(Stored data entries)
=== Begin Enclosure ===

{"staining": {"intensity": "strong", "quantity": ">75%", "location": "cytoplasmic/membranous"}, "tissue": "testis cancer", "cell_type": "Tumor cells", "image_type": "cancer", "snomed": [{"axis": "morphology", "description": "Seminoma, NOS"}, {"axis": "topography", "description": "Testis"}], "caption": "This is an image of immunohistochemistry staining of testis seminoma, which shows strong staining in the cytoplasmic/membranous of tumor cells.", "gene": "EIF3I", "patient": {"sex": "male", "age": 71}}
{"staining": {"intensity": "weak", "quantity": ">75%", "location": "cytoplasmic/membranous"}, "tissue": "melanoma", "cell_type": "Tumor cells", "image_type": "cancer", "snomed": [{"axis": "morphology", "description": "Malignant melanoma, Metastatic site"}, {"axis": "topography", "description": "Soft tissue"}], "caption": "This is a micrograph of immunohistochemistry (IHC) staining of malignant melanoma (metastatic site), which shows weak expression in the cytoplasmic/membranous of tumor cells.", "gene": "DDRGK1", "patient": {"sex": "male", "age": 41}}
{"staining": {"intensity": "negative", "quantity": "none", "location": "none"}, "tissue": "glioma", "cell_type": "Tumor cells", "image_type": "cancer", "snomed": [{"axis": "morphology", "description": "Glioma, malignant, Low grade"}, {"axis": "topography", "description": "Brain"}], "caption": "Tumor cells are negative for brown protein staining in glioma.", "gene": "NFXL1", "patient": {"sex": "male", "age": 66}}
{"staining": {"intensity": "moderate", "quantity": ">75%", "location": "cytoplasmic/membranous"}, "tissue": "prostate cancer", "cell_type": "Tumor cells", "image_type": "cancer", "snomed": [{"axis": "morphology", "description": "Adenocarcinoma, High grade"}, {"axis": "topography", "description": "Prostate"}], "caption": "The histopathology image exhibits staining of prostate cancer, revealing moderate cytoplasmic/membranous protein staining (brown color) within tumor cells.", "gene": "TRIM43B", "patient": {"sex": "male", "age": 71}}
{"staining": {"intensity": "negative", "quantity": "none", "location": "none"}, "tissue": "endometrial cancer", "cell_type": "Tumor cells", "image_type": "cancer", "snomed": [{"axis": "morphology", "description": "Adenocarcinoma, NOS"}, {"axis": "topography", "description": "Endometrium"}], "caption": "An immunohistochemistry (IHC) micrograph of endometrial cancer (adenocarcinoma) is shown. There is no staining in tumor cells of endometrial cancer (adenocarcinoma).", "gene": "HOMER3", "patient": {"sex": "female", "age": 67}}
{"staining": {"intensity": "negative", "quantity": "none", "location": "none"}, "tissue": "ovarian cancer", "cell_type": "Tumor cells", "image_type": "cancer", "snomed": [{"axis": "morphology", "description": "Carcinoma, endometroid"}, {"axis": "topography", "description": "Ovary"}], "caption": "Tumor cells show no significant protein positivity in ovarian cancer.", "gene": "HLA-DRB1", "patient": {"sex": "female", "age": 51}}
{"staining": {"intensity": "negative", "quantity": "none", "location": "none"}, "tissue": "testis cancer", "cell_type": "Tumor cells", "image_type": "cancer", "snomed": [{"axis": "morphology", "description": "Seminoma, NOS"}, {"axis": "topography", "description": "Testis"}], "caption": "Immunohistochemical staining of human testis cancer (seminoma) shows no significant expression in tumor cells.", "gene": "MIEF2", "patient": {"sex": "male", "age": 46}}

=== End Enclosure ===

**EXERCISE**
What is needed is a word-for-word restatement of every line from the one with "immunohistochemistry (IHC) micrograph" to the end of the entries above.

**WRITTEN REPLY**
{"staining": {"intensity": "negative", "quantity": "none", "location": "none"}, "tissue": "endometrial cancer", "cell_type": "Tumor cells", "image_type": "cancer", "snomed": [{"axis": "morphology", "description": "Adenocarcinoma, NOS"}, {"axis": "topography", "description": "Endometrium"}], "caption": "An immunohistochemistry (IHC) micrograph of endometrial cancer (adenocarcinoma) is shown. There is no staining in tumor cells of endometrial cancer (adenocarcinoma).", "gene": "HOMER3", "patient": {"sex": "female", "age": 67}}
{"staining": {"intensity": "negative", "quantity": "none", "location": "none"}, "tissue": "ovarian cancer", "cell_type": "Tumor cells", "image_type": "cancer", "snomed": [{"axis": "morphology", "description": "Carcinoma, endometroid"}, {"axis": "topography", "description": "Ovary"}], "caption": "Tumor cells show no significant protein positivity in ovarian cancer.", "gene": "HLA-DRB1", "patient": {"sex": "female", "age": 51}}
{"staining": {"intensity": "negative", "quantity": "none", "location": "none"}, "tissue": "testis cancer", "cell_type": "Tumor cells", "image_type": "cancer", "snomed": [{"axis": "morphology", "description": "Seminoma, NOS"}, {"axis": "topography", "description": "Testis"}], "caption": "Immunohistochemical staining of human testis cancer (seminoma) shows no significant expression in tumor cells.", "gene": "MIEF2", "patient": {"sex": "male", "age": 46}}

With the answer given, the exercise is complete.